» Required task a: In the text on the Newton Raphson method below, list every variable that the final lines say the partial derivatives must be taken on.

» Text passage:
"""
Unfortunalty, that’s not so easy to solve because this equation system is not linear (some square unknown appear in the calculation).

That’s where Newton and his buddy Raphson come to save the day as they developped an algorithm which is going to be a great help in our case. The Newton Raphson method is a method to find an approximation of the root of a function by iteration.

The idea, is simple. Start with a value of your function  that you know is close to the solution. Calculate the derivate of the function for this point (which is the tangent line at this point) and determine when this tangent equals 0.  Then use this value as the new starting value and repeat the operation until you reach the needed precision.

NewtonIteration Ani

In other word for a single equation: $latex x_{n+1} = x_{n}  – \frac{f(x_n)}{f'(x_n)} $

This method can be extended to solve system of non linear equation but it gets a little bit more complex. In that case instead of dividing by $latex f'(x) $ it can be shown that $latex F(x) $ can be  left multiply by the inverse of its jacobian matrix.

$latex X_{n+1} = X_{n} – J_{F}^{-1}(X_n) \times F(X_n)$

A jacobian matrix is a matrix containing the first order partial derivates for each of our function.

$latex

J\begin{pmatrix}

f_0(x_0 \; x_1 \cdots x_j) \\

f_1(x_0 \; x_1 \cdots x_j) \\

\vdots \\

f_i(x_0 \; x_1 \cdots x_j) \\

\end{pmatrix}

=

\begin{pmatrix}

\frac{\partial f_0}{\partial x_0} & \frac{\partial f_0}{\partial x_1} & \cdots & \frac{\partial f_0}{\partial x_j} \\

\frac{\partial f_1}{\partial x_0} & \frac{\partial f_1}{\partial x_1} & \cdots & \frac{\partial f_1}{\partial x_j} \\

\vdots & \vdots & \ddots & \vdots\\

\frac{\partial f_i}{\partial x_0} & \frac{\partial f_i}{\partial x_1} & \cdots & \frac{\partial f_i}{\partial x_j} \\

\end{pmatrix}
$

So we only have to perform the partial derivate of  $latex (X \times err_{x} + bias_{x})^{2} + (Y \times err_{y} + bias_{y})^{2} + (Z \times err_{z} + bias_{z})^{2} -1 = 0$

On $latex err _{x}$, $latex err _{y}$, $latex err _{z}$, $latex bias_{x}$, $latex bias_{y}$, and $latex bias_{z}$.
"""
» Excerpted records:
"""
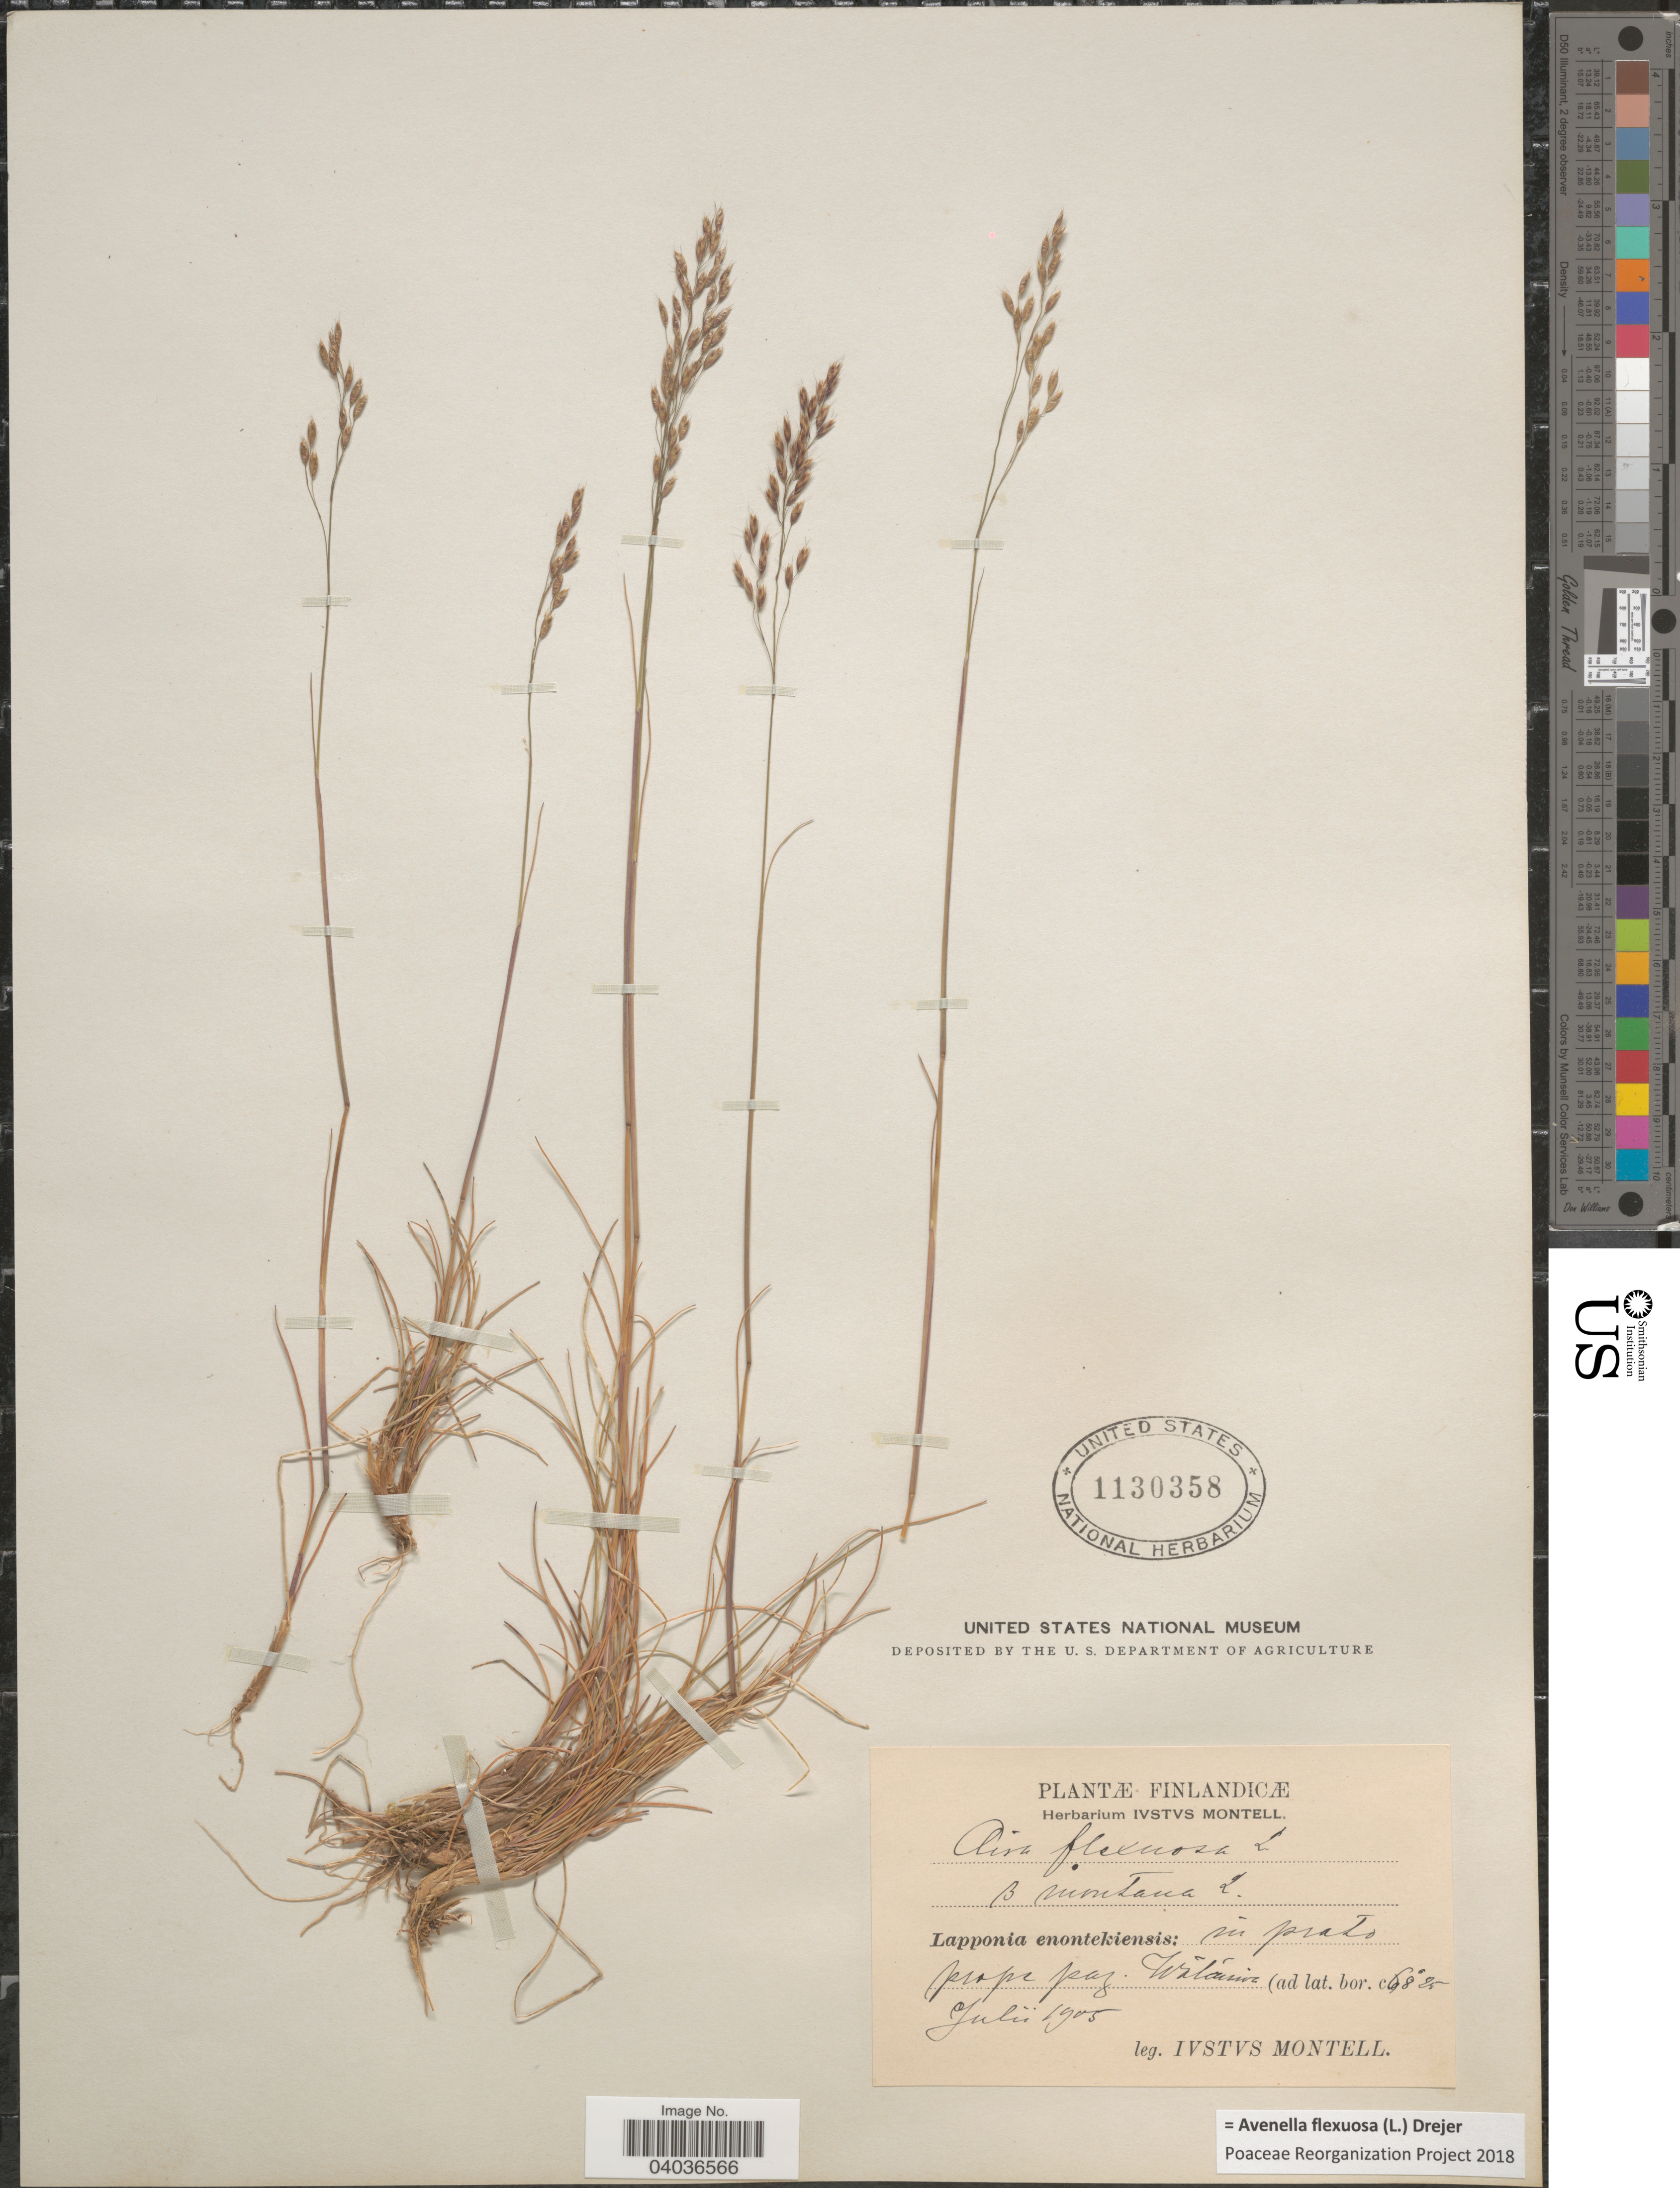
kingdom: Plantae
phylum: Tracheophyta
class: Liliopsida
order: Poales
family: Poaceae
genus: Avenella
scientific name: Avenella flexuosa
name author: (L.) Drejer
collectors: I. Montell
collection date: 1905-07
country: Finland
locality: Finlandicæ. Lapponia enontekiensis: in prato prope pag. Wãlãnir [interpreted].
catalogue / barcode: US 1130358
"""
» Required task b: Return the lines of the records without any change, starting with the line that contains "order: Poales" and going on through the last line of the records.

» Problem solution a: err_x, err_y, err_z, bias_x, bias_y, bias_z

» Problem solution b:
order: Poales
family: Poaceae
genus: Avenella
scientific name: Avenella flexuosa
name author: (L.) Drejer
collectors: I. Montell
collection date: 1905-07
country: Finland
locality: Finlandicæ. Lapponia enontekiensis: in prato prope pag. Wãlãnir [interpreted].
catalogue / barcode: US 1130358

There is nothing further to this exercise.